» **JOB ITEM**:
Please count the lines in these records that contain "eingefrorenen" and give only that count.

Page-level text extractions
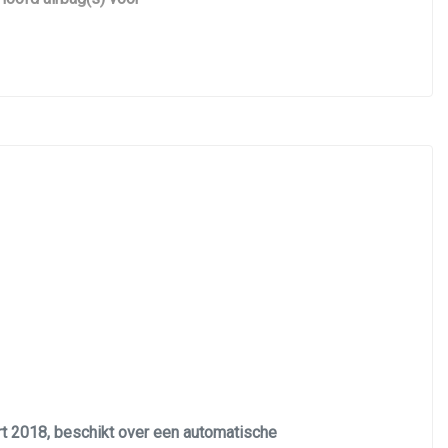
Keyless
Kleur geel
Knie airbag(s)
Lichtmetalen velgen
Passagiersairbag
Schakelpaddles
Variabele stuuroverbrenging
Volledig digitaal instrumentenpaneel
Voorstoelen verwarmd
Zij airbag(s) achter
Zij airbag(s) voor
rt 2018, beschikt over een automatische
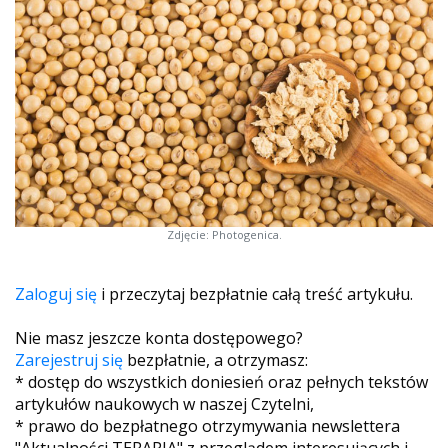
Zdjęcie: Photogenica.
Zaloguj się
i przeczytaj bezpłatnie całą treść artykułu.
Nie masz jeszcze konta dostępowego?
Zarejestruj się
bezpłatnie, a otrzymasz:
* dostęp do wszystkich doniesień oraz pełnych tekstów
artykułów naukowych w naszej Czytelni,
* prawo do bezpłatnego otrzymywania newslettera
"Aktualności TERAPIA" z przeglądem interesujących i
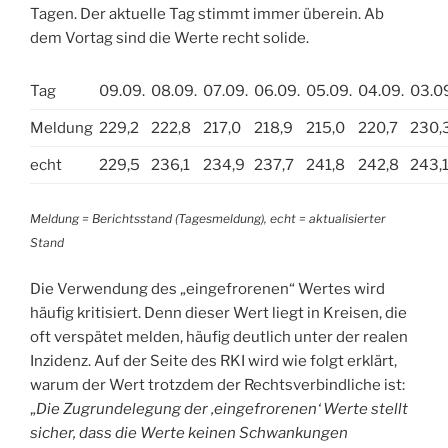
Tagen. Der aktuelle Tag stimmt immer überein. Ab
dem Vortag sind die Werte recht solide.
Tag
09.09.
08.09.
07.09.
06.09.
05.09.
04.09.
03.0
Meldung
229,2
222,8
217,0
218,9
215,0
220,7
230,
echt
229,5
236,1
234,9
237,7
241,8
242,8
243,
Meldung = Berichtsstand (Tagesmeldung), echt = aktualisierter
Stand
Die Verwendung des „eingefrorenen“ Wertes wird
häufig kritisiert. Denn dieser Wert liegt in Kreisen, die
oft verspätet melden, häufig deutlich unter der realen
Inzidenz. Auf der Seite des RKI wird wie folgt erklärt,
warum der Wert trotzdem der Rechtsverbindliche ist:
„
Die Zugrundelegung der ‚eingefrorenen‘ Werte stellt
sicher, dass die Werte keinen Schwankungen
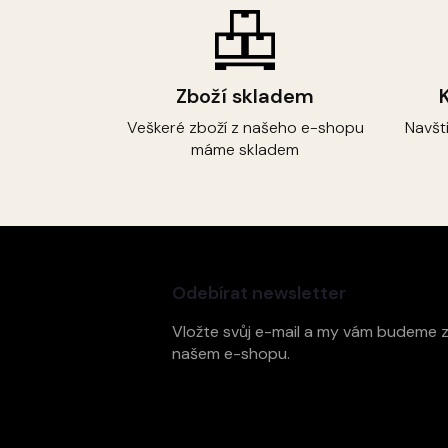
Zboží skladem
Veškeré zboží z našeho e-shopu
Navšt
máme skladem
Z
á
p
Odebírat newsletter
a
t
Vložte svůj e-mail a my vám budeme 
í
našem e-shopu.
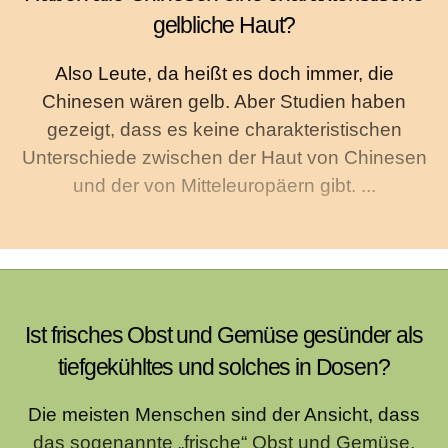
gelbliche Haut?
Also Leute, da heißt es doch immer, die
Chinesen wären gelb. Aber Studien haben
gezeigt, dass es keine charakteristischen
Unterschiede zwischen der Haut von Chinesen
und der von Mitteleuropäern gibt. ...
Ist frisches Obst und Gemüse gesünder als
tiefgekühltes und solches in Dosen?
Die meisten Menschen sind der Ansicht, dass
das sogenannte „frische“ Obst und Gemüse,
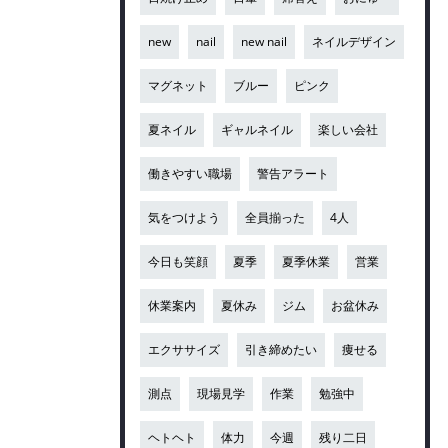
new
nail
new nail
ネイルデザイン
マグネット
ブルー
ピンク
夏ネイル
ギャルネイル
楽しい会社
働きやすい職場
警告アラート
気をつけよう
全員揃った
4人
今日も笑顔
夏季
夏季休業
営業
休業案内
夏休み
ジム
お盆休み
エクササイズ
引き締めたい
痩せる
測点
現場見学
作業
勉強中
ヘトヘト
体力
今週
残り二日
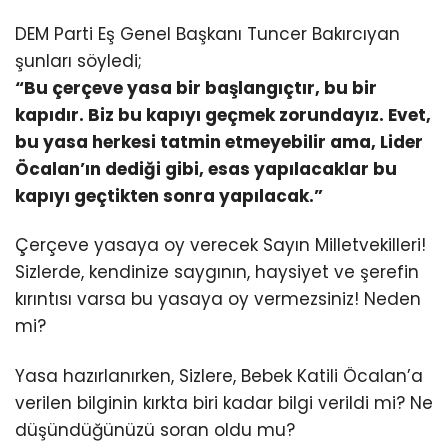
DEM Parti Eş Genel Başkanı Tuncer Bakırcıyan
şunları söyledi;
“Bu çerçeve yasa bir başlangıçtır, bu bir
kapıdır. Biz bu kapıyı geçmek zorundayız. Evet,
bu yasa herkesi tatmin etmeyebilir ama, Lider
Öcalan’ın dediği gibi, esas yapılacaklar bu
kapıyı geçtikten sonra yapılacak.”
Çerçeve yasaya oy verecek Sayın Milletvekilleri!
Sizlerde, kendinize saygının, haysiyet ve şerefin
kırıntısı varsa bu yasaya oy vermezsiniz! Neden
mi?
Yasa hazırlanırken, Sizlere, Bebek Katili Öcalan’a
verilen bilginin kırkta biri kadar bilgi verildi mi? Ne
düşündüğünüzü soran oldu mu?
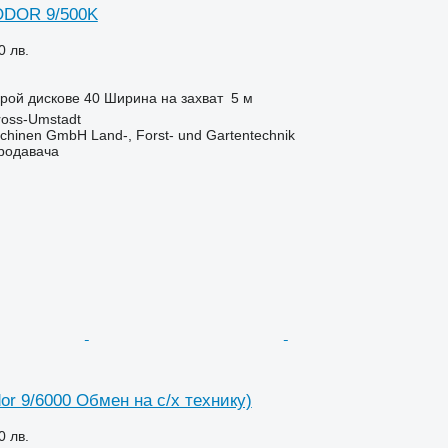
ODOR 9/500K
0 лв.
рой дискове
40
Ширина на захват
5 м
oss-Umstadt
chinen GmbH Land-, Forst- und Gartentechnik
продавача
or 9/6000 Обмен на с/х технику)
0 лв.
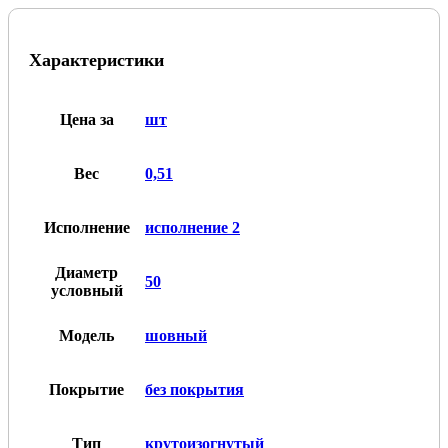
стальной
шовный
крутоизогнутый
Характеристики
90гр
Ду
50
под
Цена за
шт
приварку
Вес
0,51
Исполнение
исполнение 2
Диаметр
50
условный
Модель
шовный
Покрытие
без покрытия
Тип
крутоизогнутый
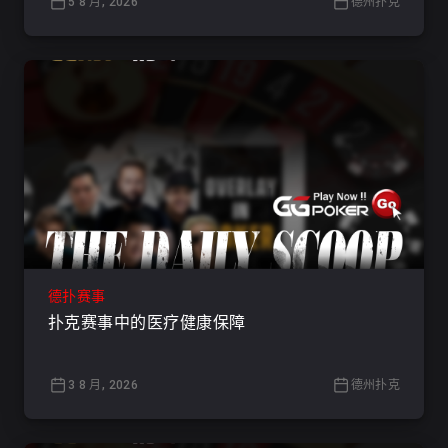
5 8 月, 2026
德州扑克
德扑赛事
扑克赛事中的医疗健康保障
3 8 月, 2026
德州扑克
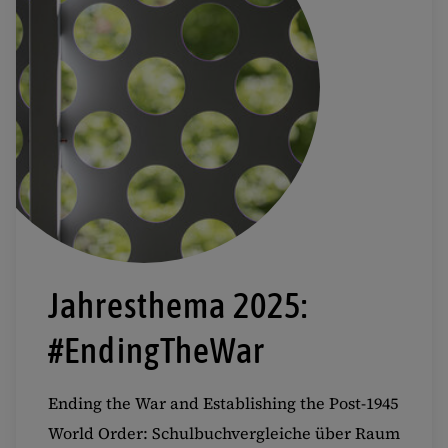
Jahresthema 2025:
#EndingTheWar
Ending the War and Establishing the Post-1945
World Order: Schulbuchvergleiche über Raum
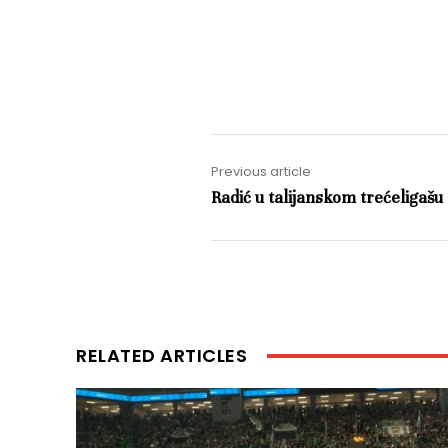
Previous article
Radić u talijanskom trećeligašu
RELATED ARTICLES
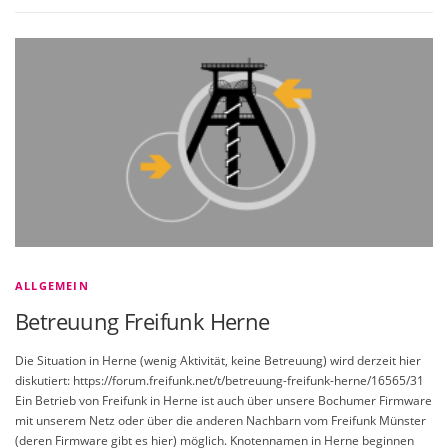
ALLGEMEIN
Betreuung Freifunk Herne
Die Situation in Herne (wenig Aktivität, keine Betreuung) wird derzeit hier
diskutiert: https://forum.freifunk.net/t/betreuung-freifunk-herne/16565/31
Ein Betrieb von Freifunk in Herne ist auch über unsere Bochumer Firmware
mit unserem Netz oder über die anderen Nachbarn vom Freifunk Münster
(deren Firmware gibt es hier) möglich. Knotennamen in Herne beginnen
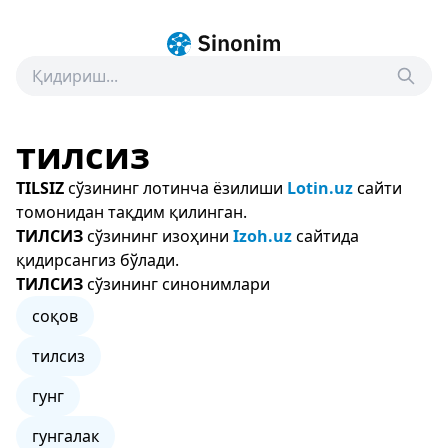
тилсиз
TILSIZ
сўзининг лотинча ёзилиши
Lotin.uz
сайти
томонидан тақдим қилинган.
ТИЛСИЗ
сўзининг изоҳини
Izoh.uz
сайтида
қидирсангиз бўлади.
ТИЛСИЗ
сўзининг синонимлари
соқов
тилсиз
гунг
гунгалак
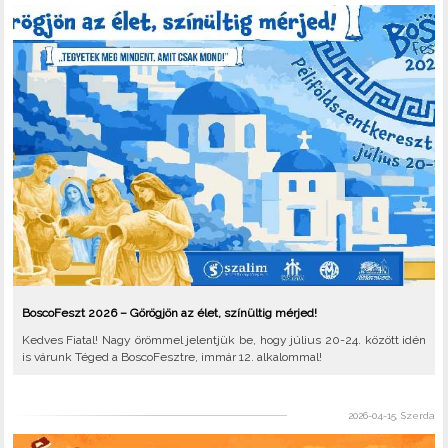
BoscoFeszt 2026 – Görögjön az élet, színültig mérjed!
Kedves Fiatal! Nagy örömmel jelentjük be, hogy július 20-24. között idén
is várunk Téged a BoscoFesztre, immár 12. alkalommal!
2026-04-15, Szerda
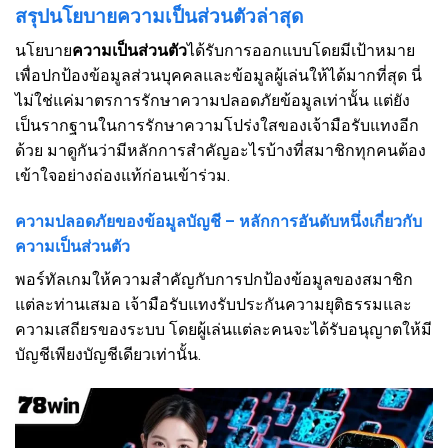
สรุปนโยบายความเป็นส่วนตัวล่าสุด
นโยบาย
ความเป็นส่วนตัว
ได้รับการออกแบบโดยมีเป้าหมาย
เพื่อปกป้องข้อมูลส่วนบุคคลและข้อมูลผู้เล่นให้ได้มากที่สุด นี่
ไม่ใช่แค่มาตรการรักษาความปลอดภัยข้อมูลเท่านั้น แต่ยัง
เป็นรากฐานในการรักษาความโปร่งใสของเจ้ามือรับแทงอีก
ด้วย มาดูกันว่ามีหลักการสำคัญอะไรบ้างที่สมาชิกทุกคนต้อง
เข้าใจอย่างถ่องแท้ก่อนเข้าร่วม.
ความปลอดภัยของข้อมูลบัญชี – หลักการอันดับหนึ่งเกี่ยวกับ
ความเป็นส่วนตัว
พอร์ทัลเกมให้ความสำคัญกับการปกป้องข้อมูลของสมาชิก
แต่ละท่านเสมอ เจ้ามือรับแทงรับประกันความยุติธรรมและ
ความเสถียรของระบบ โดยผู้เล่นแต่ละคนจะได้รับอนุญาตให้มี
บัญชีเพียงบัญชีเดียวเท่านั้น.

» **SOLUTION TO THE EXERCISE**:
2